'''
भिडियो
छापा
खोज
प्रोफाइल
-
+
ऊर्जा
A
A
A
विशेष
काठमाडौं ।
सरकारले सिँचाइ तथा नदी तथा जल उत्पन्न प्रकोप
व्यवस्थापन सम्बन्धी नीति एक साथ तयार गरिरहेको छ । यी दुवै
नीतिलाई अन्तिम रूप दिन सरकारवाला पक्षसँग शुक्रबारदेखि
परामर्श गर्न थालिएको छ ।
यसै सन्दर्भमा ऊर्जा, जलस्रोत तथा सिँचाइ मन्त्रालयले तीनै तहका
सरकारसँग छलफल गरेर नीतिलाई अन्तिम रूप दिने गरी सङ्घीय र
'''
- Exercise requirements
Reproduce every line of the row above, unchanged and in the same order.

- Answer
भिडियो
छापा
खोज
प्रोफाइल
-
+
ऊर्जा
A
A
A
विशेष
काठमाडौं ।
सरकारले सिँचाइ तथा नदी तथा जल उत्पन्न प्रकोप
व्यवस्थापन सम्बन्धी नीति एक साथ तयार गरिरहेको छ । यी दुवै
नीतिलाई अन्तिम रूप दिन सरकारवाला पक्षसँग शुक्रबारदेखि
परामर्श गर्न थालिएको छ ।
यसै सन्दर्भमा ऊर्जा, जलस्रोत तथा सिँचाइ मन्त्रालयले तीनै तहका
सरकारसँग छलफल गरेर नीतिलाई अन्तिम रूप दिने गरी सङ्घीय र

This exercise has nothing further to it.